"A murderer!" dropped from Burton Jerrold's pale lips; and "A murderer!" was echoed in the next room by lips far whiter than Burton Jerrold's, and which quivered with mortal pain as the boy Grey started from his stooping position over the stove and felt that he was dying.
For Grey was there, and had been for the last few minutes, and had heard the secret which he was not to know.
After his father left Grey's Park, he had sat a few minutes with his mother and aunt, and then, complaining of a headache, had asked to be excused, and gone to his room, which was at the head of some stairs leading down into a narrow hall and out into the side yard. When the boy entered his chamber, he had no intention of going to the farm-house, but as he thought of his grandfather dying, and that to-morrow might perhaps be too late to see him alive, the wish to go there grew stronger and stronger, until it became an impulse which he could not resist.
"Something tells me I must go," he said; "that it is needful for me to be there, and go I shall. I am not afraid of the snow. It cannot be more than a foot on the level. I have waded through more banks than that, and it is only a mile from here across the fields and through the woods. I shall not tell any one, but I am going."
And in a few moments Grey had descended the stairs, and unlocking the outer door, locked it again, and putting the key in his pocket, started for the farm-house, striking into a cross-road which led across the fields, and which in summer he used often to take in preference to the highway.

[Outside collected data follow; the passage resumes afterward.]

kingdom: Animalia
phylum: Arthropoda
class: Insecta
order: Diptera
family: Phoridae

It was a little nearer, and led through grassy lanes, and cool pinewoods, and pleasant pasture lands, across a stream where he had once built a dam, and had a little water-wheel which his grandfather made for him.
The way, however, was anything but pleasant now, with the cold, dark sky, the tall, leafless trees, and the drifting snow, which he found was more than a foot deep on the level, except in the woods, where it had not fallen so thickly. But Grey was young and fearless, and he went on rapidly, until he reached the knoll from which the house was visible not far away. It had ceased snowing by this time, and the moon, which was nearly at its full, was struggling to show itself through a rift in the gray clouds. The wind, however, was still blowing in wild gusts, and as it swept past him he, too, fancied it had in it a human sound.

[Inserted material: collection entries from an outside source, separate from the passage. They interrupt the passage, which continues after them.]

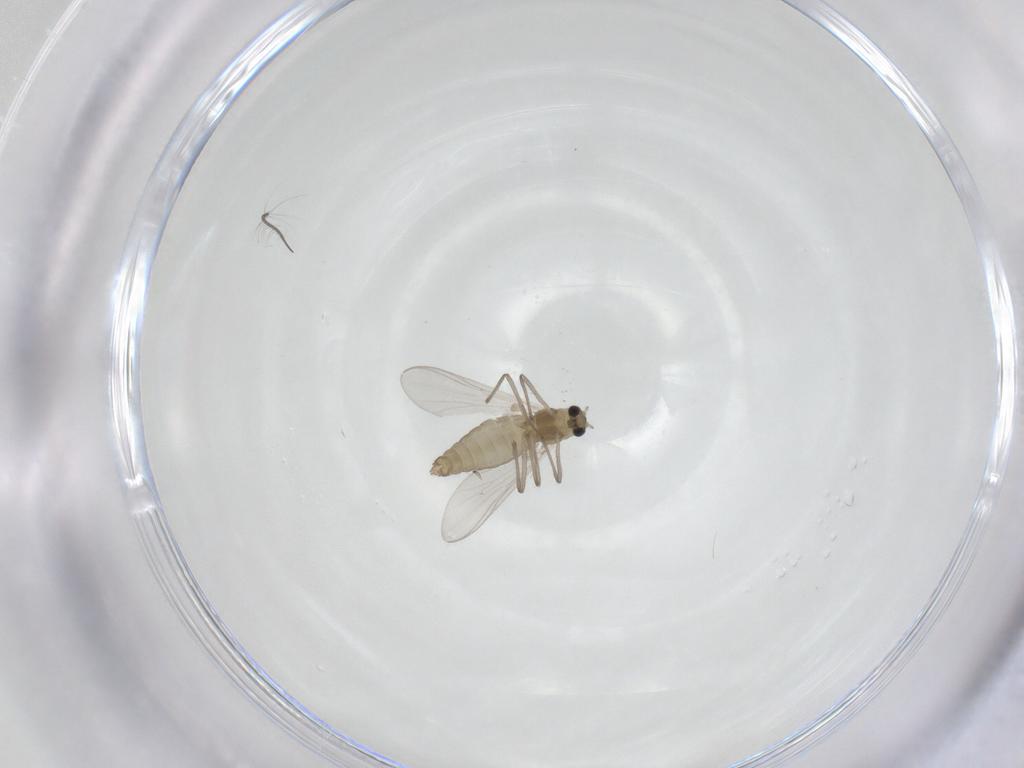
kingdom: Animalia
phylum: Arthropoda
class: Insecta
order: Diptera
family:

"It is like Aunt Hannah's voice calling to me. I am glad I came, though I suppose father will scold," he said, as he paused a moment to rest, and then rapidly descended the knoll to the house.

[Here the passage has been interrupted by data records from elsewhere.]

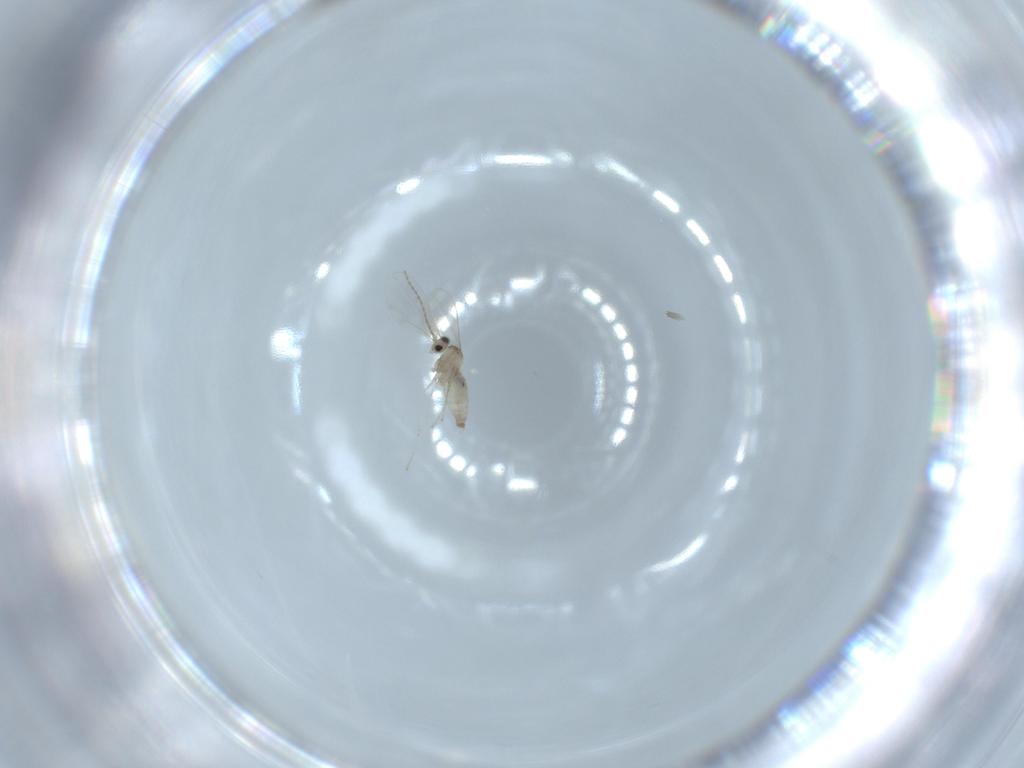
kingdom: Animalia
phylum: Arthropoda
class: Insecta
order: Diptera
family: Cecidomyiidae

Entering by the wood-shed door, which was first reached, he went into the summer kitchen, and passed on into the second kitchen, where a candle was burning dimly, and where he stopped a moment by the warm stove. No one heard him, no one knew he was there; but as he stood in the silence and darkness he heard distinctly his grandfather's voice, and this was what he heard:
"I must tell you, my son, and you, my minister; but no one else, not Grey—no, no, not, the boy Grey, who loves me so much. His life must not be shadowed with disgrace. He must not hate me in my coffin. Oh, Grey! Grey! May God bless him and give him every needful happiness, and make him so good and noble that his life will blot out the stain upon our name."